Your objective >> The pictures stay out; all of the data is to be printed exactly.

Data shown >>
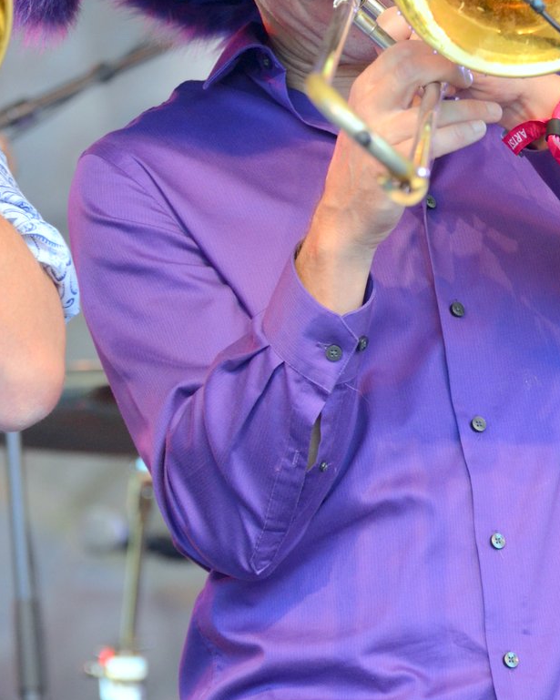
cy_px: 208
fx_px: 7496
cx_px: 346
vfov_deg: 5.3
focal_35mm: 362
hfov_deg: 4.3
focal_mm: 165
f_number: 5
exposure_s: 1/500
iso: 1250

Exercise result >>
cy_px: 208
fx_px: 7496
cx_px: 346
vfov_deg: 5.3
focal_35mm: 362
hfov_deg: 4.3
focal_mm: 165
f_number: 5
exposure_s: 1/500
iso: 1250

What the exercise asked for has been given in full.